Lessons from most successful schools abroad
Education trends from other nations are gaining cachet as political and educational leaders strive to bring American schools in line with the demands of the 21st-century global economy.
Petri Krook/Special to The Christian Science Monitor
These breaks provide a clear contrast between Finnish schools and their recess-starved counterparts in the United States. But it's not the contrasts on the surface that have prompted thousands of educators from around the world to visit this Nordic nation. Rather, it's their curiosity about what underlies an education system that boasts some of the highest scores among countries on PISA – a test of reading, math, and science literacy for 15-year-olds.
No single factor can explain the students' strong showing.
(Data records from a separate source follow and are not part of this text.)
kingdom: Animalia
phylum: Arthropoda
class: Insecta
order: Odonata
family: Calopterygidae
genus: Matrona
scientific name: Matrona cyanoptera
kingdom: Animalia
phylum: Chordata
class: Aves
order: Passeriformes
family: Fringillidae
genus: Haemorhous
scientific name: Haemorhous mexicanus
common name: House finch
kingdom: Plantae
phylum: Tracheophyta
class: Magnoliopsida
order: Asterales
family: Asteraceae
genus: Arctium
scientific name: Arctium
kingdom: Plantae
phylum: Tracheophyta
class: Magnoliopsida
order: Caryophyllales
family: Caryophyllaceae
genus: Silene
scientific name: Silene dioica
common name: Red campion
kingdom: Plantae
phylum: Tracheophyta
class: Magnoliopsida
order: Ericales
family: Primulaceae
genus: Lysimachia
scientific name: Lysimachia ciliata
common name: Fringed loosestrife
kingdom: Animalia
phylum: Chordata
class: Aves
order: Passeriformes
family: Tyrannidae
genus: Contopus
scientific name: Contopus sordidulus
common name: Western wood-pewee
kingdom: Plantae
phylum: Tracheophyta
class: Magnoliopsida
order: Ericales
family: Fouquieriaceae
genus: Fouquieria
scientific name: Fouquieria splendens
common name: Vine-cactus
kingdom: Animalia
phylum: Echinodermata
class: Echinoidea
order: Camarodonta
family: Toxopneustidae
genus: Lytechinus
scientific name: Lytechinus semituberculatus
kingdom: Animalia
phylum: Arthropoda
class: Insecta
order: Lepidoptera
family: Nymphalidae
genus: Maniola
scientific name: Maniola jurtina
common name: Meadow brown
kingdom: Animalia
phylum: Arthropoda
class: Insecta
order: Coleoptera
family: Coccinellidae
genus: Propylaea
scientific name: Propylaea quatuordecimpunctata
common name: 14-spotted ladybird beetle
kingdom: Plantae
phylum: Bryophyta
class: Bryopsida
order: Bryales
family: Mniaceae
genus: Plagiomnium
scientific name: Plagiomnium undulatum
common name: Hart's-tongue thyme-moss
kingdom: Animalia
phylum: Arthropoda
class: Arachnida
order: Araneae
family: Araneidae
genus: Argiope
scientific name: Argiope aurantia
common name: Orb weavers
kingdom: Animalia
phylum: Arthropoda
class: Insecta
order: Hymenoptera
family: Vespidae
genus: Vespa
They grow up in a highly literate, bilingual society (Finnish and Swedish, with most learning English as well). Finns also enjoy strong governmental supports for parental leave, day care, and healthcare (in exchange for high taxes), which means that problems associated with poverty don't show up at the schoolhouse door nearly as often as in the US.
One essential element, though, is the high caliber of Finland's teaching corps, education leaders say. "We trust our teachers," says Reijo Laukkanen, head of international relations at the Finnish National Board of Education in Helsinki. "That is very important, and it's not easy to realize in all countries – the culture of trust we have in Finland."
Since 1979, master's degrees have been required for teaching in primary and secondary schools. And the profession is so popular – even with its moderate salaries – that only 10 to 15 percent of applicants make it into university teacher-education programs.